Instructions for the task: According to the passage below on the statutory right of first refusal, whose consent must a transferring shareholder seek when the company is a Sino-foreign joint venture?

-- start of Passage provided --

Statutory right of first refusal
The Fourth Interpretation supplements the basic mechanism for the exercise of the right of first refusal available to shareholders of limited liability companies under the PRC Company Law. Under the basic mechanism, a shareholder of a limited liability company (“transferor”) seeking to transfer its shares to a transferee who is not an existing shareholder (“third party transferee”) must seek the consent of a majority of the other shareholders (or all of the other shareholders, in the case of a Sino-foreign joint venture). If the non-transferring shareholders neither give consent nor purchase the shares of the transferring shareholder, they are deemed to have consented. If the non-transferring shareholders consent or are deemed to have consented, the non-transferring shareholders (subject to any contrary provision in the articles of association) have a right of first refusal to purchase the shares on equivalent terms to the sale to the third party transferee. The Fourth Interpretation clarifies that factors determining equivalence include the percentage of equity to be transferred, price, manner and timing of payment and other typical buyer’s obligations. As the Fourth Interpretation also indicates, compliance with the above obligations in relation to a transfer of state-owned equity taking place on an assets and equity exchange may, consistent with the practice, be established in accordance with the exchange rules.

-- end of Passage provided --
-- start of Data segment --

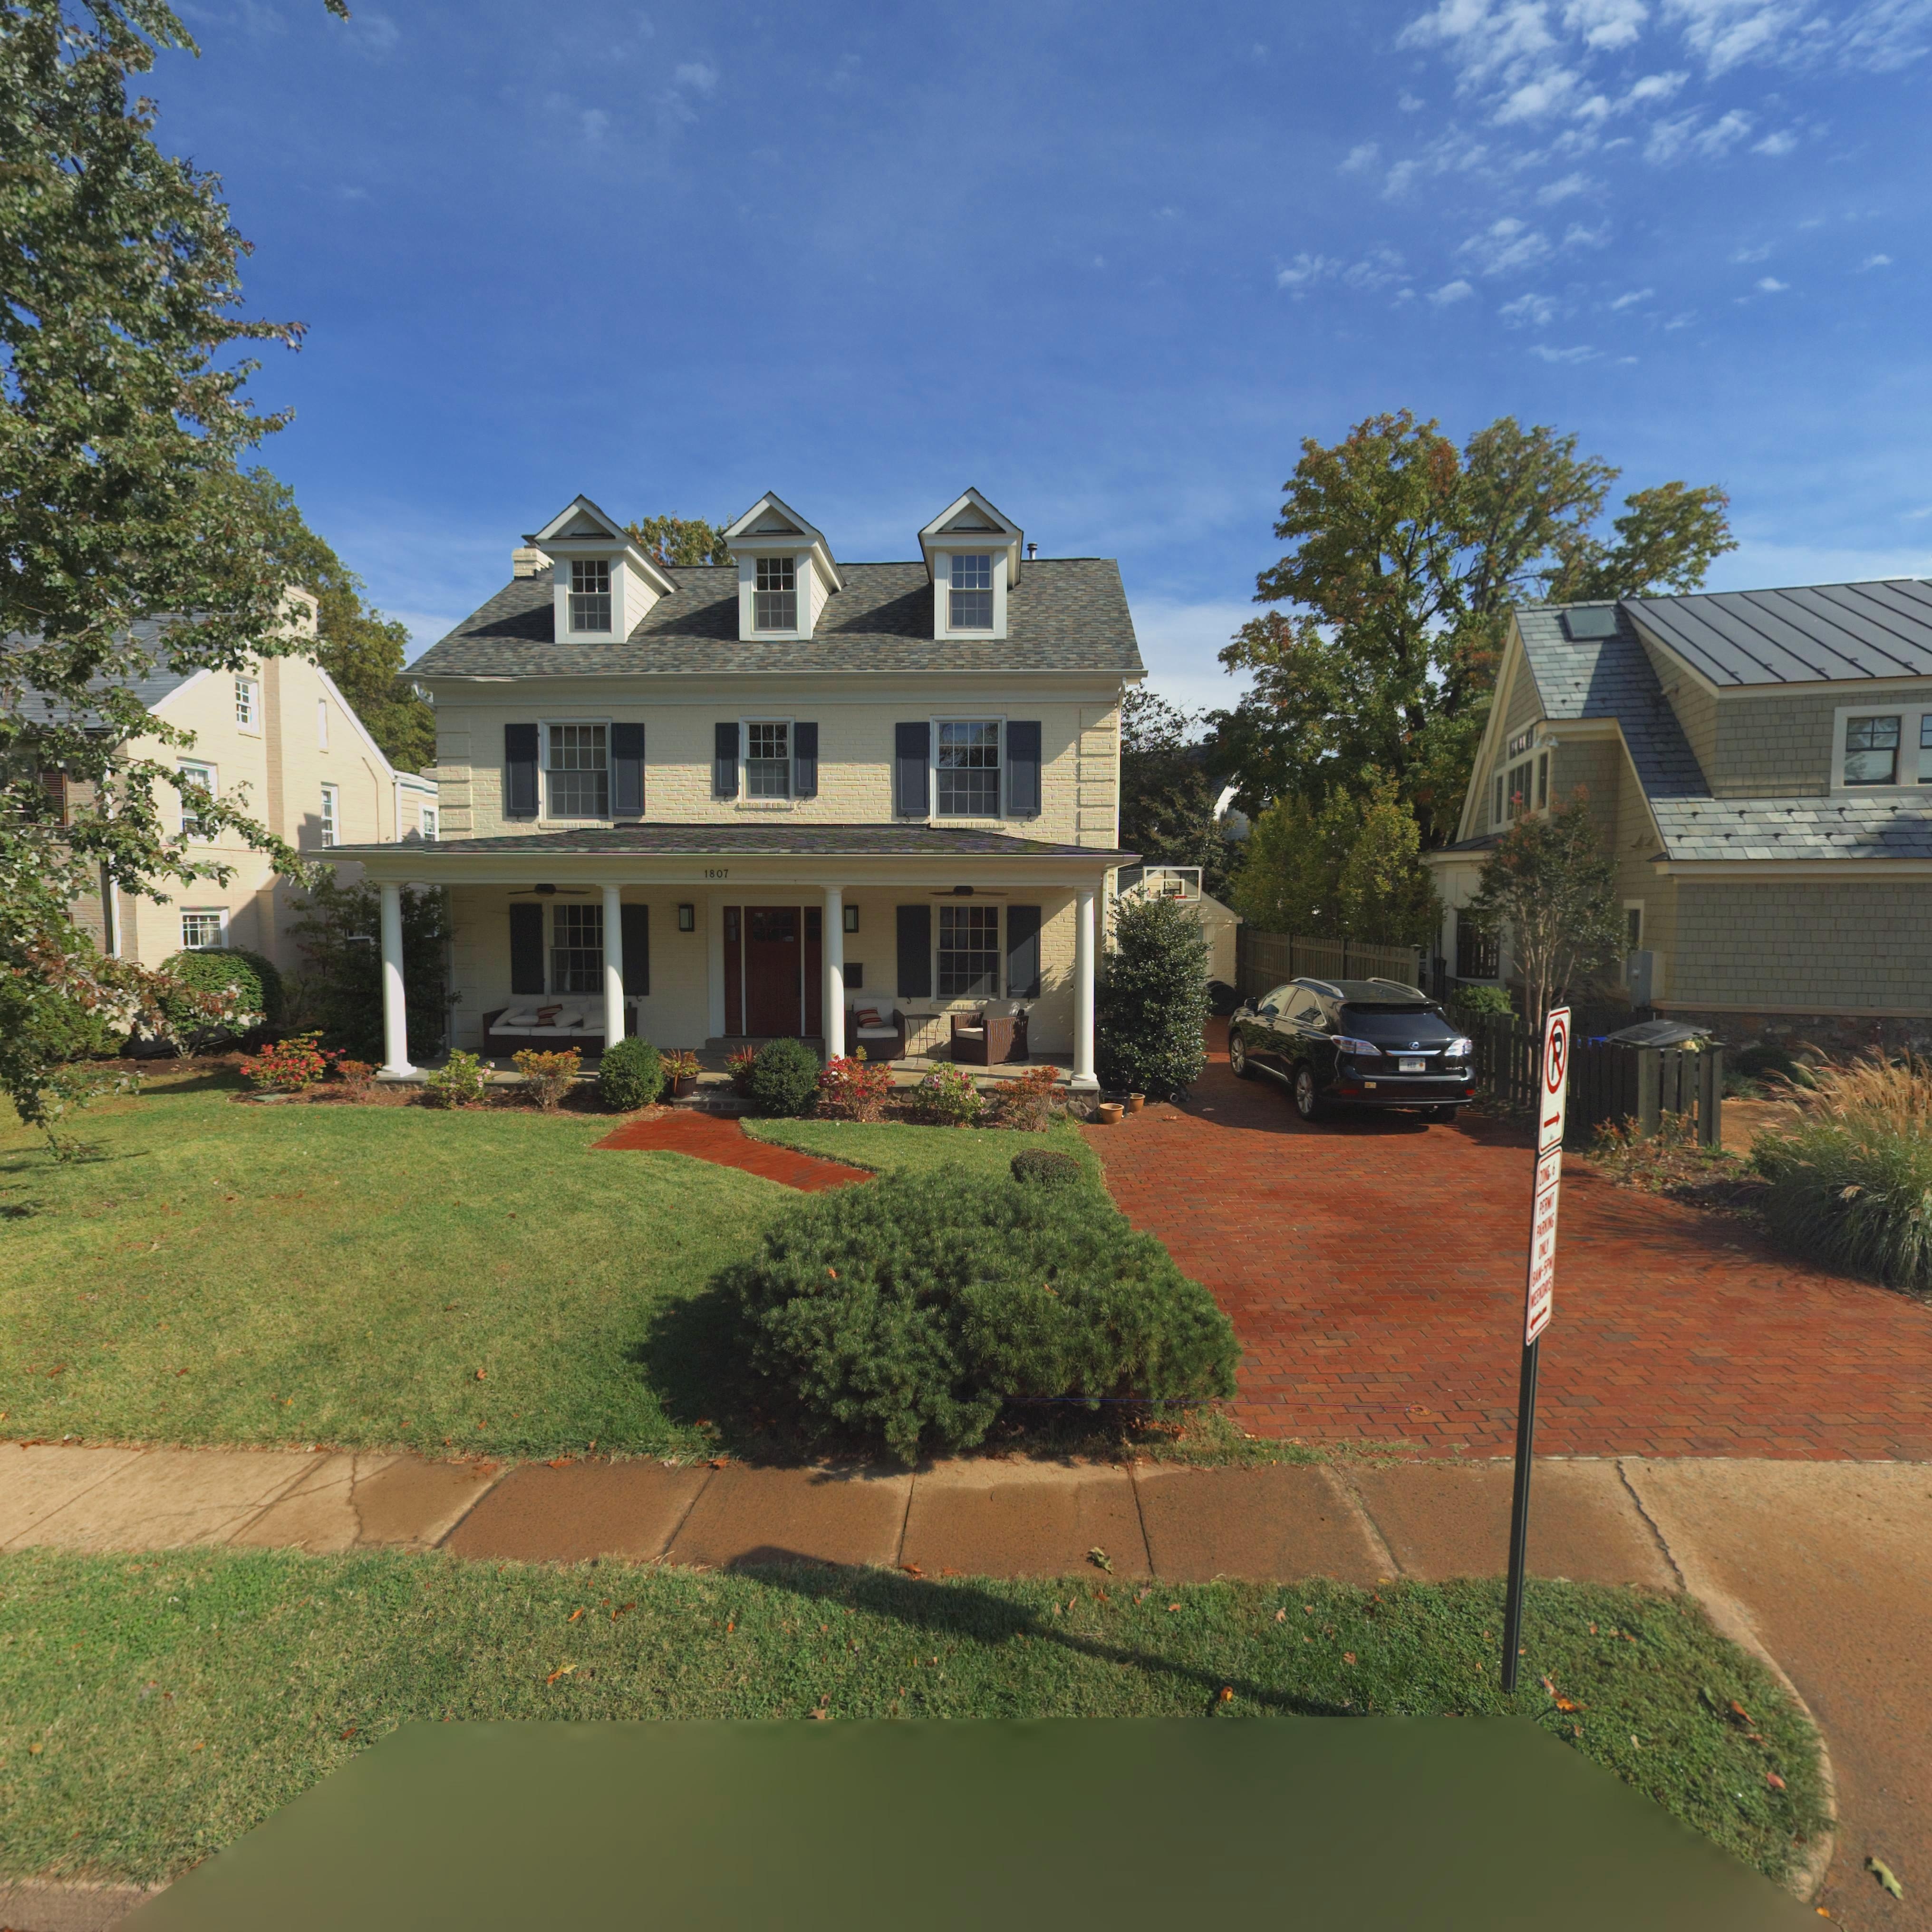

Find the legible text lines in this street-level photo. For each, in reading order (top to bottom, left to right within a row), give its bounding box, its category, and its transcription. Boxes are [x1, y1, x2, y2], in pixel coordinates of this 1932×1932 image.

-- end of Data segment --

Exercise result: The consent of all of the other shareholders.